# Forum Other Languages English for Russians - Изучаем английский язык Practice your English  BBC's Outnumbered.

## Pretty Butterfly

Has anyone seen BBC's Outnumbered? It's about a family - Mum (Sue), Dad (Pete) and their three children Jake, Ben and Karen. I find it hilariously funny (although sometimes so awkward it's uncomfortable). The dialogue is partially improvised, so it's much more natural sounding than that of many other TV shows. It's also very British, so if you're interested in British culture you might like it (although bear in mind it is a sitcom so it's not totally realistic!) 
There are plenty of clips floating about on youtube. I wanted to share one of my favourites (transcription below, for those who would like it):  Mouse killer part 1 Mouse killer part 2 
Karen: Murderer!
Sue: What?!
Karen: You murdered a mouse and now it’s in a trap in the laundry room… (mutters) murderer.
Sue: I thought you were going to sort it.
Pete:	 It’s fine.
Karen: Murderer!
Sue: Why me, why are you blaming me?
Pete:	 You can’t have mice in the house, can you?
Karen: Why not?
Pete:	 Well, ‘cause they’re dirty and they smell.
Karen: So does Ben.
Pete:	 But they run around the house and they poo everywhere.
Karen: So does Ben.
Ben: That’s not fair, I had diarrhoea.
Karen: But you got it on that man’s shoes.
Pete:	 Yeah, they probably should have toilets on the millennium wheel. God, what a long half hour that was.
Sue: Anyway, Karen, it’s nearly teatime. Come and help me set the table, you did such a fantastic job last time.
Karen: No, you’re a mouse killer.
Sue: Karen!
----
Karen: Where’s that mouse that you killed?
Pete: I put it in a plastic bag in the bin.
Karen: I want to give it a proper funeral in the garden. It needs closure.
Pete: Closure… Right! Well, as long as you promise to keep in the plastic bag – don’t snatch! – and you thoroughly wash your hands afterwards.
Karen: Is it a girl or a boy?
Pete: I haven’t had the results of the post-mortem.
Karen: Well if it was a mummy mouse than it might have had lots of little babies waiting in its hole for it to come back and saying “Squeak, squeak, squeak, where’s my mummy?”
Sue: Why are you addressing all this to me?
Karen: Because daddy said that you were the one who couldn’t bear mice.
Pete: Look I only just – Karen! It was both of us decided to put out the traps, ok.
Karen: Did she tell you to say that?
Sue: Karen!
----
Karen: Brethrens, we are gathered here in the bosom of Jesus to say goodbye to this… to this mouse, killed before its time. We have given it cheese and bread for its journey to heaven, or at least if it goes to hell, it’ll have cheese on toast. Next up is the pope. Dust to dust, for richer or for poorer, in sickness or in health, may the force be with you, because you’re worth it. Amen and out. Thank you, Pope.

----------


## alexB

So she got it all mixed up at the burial ceremony?   ::  
Your notes were very helpful.  Thank you very much.
Will there be a sequel?   ::

----------


## Pretty Butterfly

Was that a hint?   ::    A Colourful Past 
Karen: How many of your boyfriends are here?

▶ The problem: Can you continue the forum thread about BBC's Outnumbered above, starting right after the line "Karen: How many of your boyfriends are here?"

(Segmentation dataset records)
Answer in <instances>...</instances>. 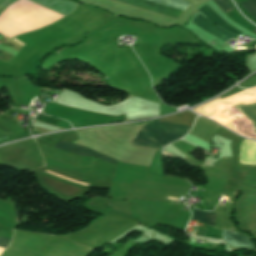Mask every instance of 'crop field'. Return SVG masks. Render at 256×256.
<instances>
[{
  "label": "crop field",
  "instance_id": "d8731c3e",
  "mask_svg": "<svg viewBox=\"0 0 256 256\" xmlns=\"http://www.w3.org/2000/svg\"><path fill=\"white\" fill-rule=\"evenodd\" d=\"M200 9L203 14L208 17L212 22L223 28L224 30L238 36L242 32L236 30L235 28L229 26L225 21H223L214 11H212L206 4L201 6ZM199 10V11H200Z\"/></svg>",
  "mask_w": 256,
  "mask_h": 256
},
{
  "label": "crop field",
  "instance_id": "e52e79f7",
  "mask_svg": "<svg viewBox=\"0 0 256 256\" xmlns=\"http://www.w3.org/2000/svg\"><path fill=\"white\" fill-rule=\"evenodd\" d=\"M223 239L233 247L254 249L250 239L232 230L223 231Z\"/></svg>",
  "mask_w": 256,
  "mask_h": 256
},
{
  "label": "crop field",
  "instance_id": "412701ff",
  "mask_svg": "<svg viewBox=\"0 0 256 256\" xmlns=\"http://www.w3.org/2000/svg\"><path fill=\"white\" fill-rule=\"evenodd\" d=\"M50 167L54 168V169H57V170H60V171H63V172H66V173H70V174L85 178L82 171L77 170V169H73V168H70V167H67V166H64V165H61V164L51 162V161H50ZM41 172H44V173L62 178L64 180H67V181H70V182H73V183H76V184H79V185H82V186L88 184L87 181H85V180H82V179H79V178H76V177H73V176H70V175H66V174L51 170V169L44 170V171H41ZM41 172H40V174H41L42 177L60 182L62 184H65V185H68V186H71V187H74V188H77V189L82 188V186H79V185L61 180L59 178H56V177H53V176H50V175H47V174H44V173H41Z\"/></svg>",
  "mask_w": 256,
  "mask_h": 256
},
{
  "label": "crop field",
  "instance_id": "28ad6ade",
  "mask_svg": "<svg viewBox=\"0 0 256 256\" xmlns=\"http://www.w3.org/2000/svg\"><path fill=\"white\" fill-rule=\"evenodd\" d=\"M241 5L256 20V0H249L241 3Z\"/></svg>",
  "mask_w": 256,
  "mask_h": 256
},
{
  "label": "crop field",
  "instance_id": "d1516ede",
  "mask_svg": "<svg viewBox=\"0 0 256 256\" xmlns=\"http://www.w3.org/2000/svg\"><path fill=\"white\" fill-rule=\"evenodd\" d=\"M219 8L225 13L234 12V9L232 8L231 4L228 0H213Z\"/></svg>",
  "mask_w": 256,
  "mask_h": 256
},
{
  "label": "crop field",
  "instance_id": "f4fd0767",
  "mask_svg": "<svg viewBox=\"0 0 256 256\" xmlns=\"http://www.w3.org/2000/svg\"><path fill=\"white\" fill-rule=\"evenodd\" d=\"M54 147H57L59 149H62V150H65V151H68L70 153L80 155V156H83V157L91 155V156L97 157V158H99L103 161L117 164L116 160H114V159H112L108 156L101 155V154H99V153H97V152H95V151H93V150H91L87 147L77 146V145H74V144H71V143H68V142H65V141L57 143L56 145H54Z\"/></svg>",
  "mask_w": 256,
  "mask_h": 256
},
{
  "label": "crop field",
  "instance_id": "3316defc",
  "mask_svg": "<svg viewBox=\"0 0 256 256\" xmlns=\"http://www.w3.org/2000/svg\"><path fill=\"white\" fill-rule=\"evenodd\" d=\"M214 217H215V213H205V212L195 211L192 219H195L200 222H203V223L213 226L214 225Z\"/></svg>",
  "mask_w": 256,
  "mask_h": 256
},
{
  "label": "crop field",
  "instance_id": "cbeb9de0",
  "mask_svg": "<svg viewBox=\"0 0 256 256\" xmlns=\"http://www.w3.org/2000/svg\"><path fill=\"white\" fill-rule=\"evenodd\" d=\"M169 199H173V198H169ZM175 200H178V199H175Z\"/></svg>",
  "mask_w": 256,
  "mask_h": 256
},
{
  "label": "crop field",
  "instance_id": "ac0d7876",
  "mask_svg": "<svg viewBox=\"0 0 256 256\" xmlns=\"http://www.w3.org/2000/svg\"><path fill=\"white\" fill-rule=\"evenodd\" d=\"M69 37L73 36L53 24L41 30L26 33L24 35L15 37L14 39L24 44H22L23 46L20 45L21 43L18 44L19 42L14 39L13 40L18 43L12 41L11 39L9 41L26 49L30 53H33L36 50L42 49L46 46H49L53 43H56L62 39ZM24 49L18 54V56L13 61L10 62L11 64H14L18 69L32 55Z\"/></svg>",
  "mask_w": 256,
  "mask_h": 256
},
{
  "label": "crop field",
  "instance_id": "dd49c442",
  "mask_svg": "<svg viewBox=\"0 0 256 256\" xmlns=\"http://www.w3.org/2000/svg\"><path fill=\"white\" fill-rule=\"evenodd\" d=\"M192 23L206 30L207 32L211 33L212 35H214L215 37L219 38L224 42L231 38H236L231 34L227 33L226 31H224L223 29L219 28L218 26L214 25L213 23L209 22L199 14Z\"/></svg>",
  "mask_w": 256,
  "mask_h": 256
},
{
  "label": "crop field",
  "instance_id": "8a807250",
  "mask_svg": "<svg viewBox=\"0 0 256 256\" xmlns=\"http://www.w3.org/2000/svg\"><path fill=\"white\" fill-rule=\"evenodd\" d=\"M189 130L190 127L149 121L142 123L130 144L161 149L184 136Z\"/></svg>",
  "mask_w": 256,
  "mask_h": 256
},
{
  "label": "crop field",
  "instance_id": "22f410ed",
  "mask_svg": "<svg viewBox=\"0 0 256 256\" xmlns=\"http://www.w3.org/2000/svg\"><path fill=\"white\" fill-rule=\"evenodd\" d=\"M10 240L11 239L9 238L0 237V247L5 248L9 244Z\"/></svg>",
  "mask_w": 256,
  "mask_h": 256
},
{
  "label": "crop field",
  "instance_id": "34b2d1b8",
  "mask_svg": "<svg viewBox=\"0 0 256 256\" xmlns=\"http://www.w3.org/2000/svg\"><path fill=\"white\" fill-rule=\"evenodd\" d=\"M179 19L188 3L183 0H116Z\"/></svg>",
  "mask_w": 256,
  "mask_h": 256
},
{
  "label": "crop field",
  "instance_id": "5a996713",
  "mask_svg": "<svg viewBox=\"0 0 256 256\" xmlns=\"http://www.w3.org/2000/svg\"><path fill=\"white\" fill-rule=\"evenodd\" d=\"M195 117H196L195 115L186 111V112H183L180 114L170 116L168 118L159 119V121L192 126V124L195 120Z\"/></svg>",
  "mask_w": 256,
  "mask_h": 256
}]
</instances>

▶ Written reply:
Bride: Not many. A few, a few.
Karen: What about, what about the bald one?
Bride: Oh, Colin.
Karen: My mum liked him.
Bride: Did she? No, Colin, Colin’s not here.
Karen: What about that one that was friends with the Queen?
Bride: Sorry?
Karen: Friends with the Queen, he’s friends with the Queen, you know? He’s friends with the Queen. He’s a Guest of her Majesty.
Bride: Right, right. No, no he’s not here.
Karen: Is he at Buckingham Palace?
Bride: No, he’s not at Buckingham Palace.
Karen: My mummy didn’t like him.
Bride: So, so your mummy and daddy were discussing my taste in boyfriends, were they?
Karen: Yes.
Bride: Right.
Karen: Who’s Ulrika?

----------


## alexB

Thanks to the Copyright regulations this page is banned for viewers from our country.   ::

----------


## Lampada

> Thanks to the Copyright regulations this page is banned for viewers from our country.

 Same here.

----------


## rockzmom

> Originally Posted by alexB  Thanks to the Copyright regulations this page is banned for viewers from our country.     Same here.

 I could see the first one, but not the second one.  In the USA.

----------


## Pretty Butterfly

Sorry, I wish there was a way of telling when a video is not viewable in certain countries. As far as I know, there isn't.

----------


## gRomoZeka

Thanks for sharing, *Pretty Butterfly*.  

> Karen: Brethrens, we are gathered here in the bosom of Jesus to say goodbye to this… to this mouse, killed before its time. We have given it cheese and bread for its journey to heaven, or at least if it goes to hell, it’ll have cheese on toast. Next up is the pope. Dust to dust, for richer or for poorer, in sickness or in health, may the force be with you, because you’re worth it. Amen and out. Thank you, Pope.

 Liked the links!  ::  There were a couple of references I'd have missed otherwise (like this Loreal ad). 
PS. I also could see the first one, but not the second video (from Ukraine).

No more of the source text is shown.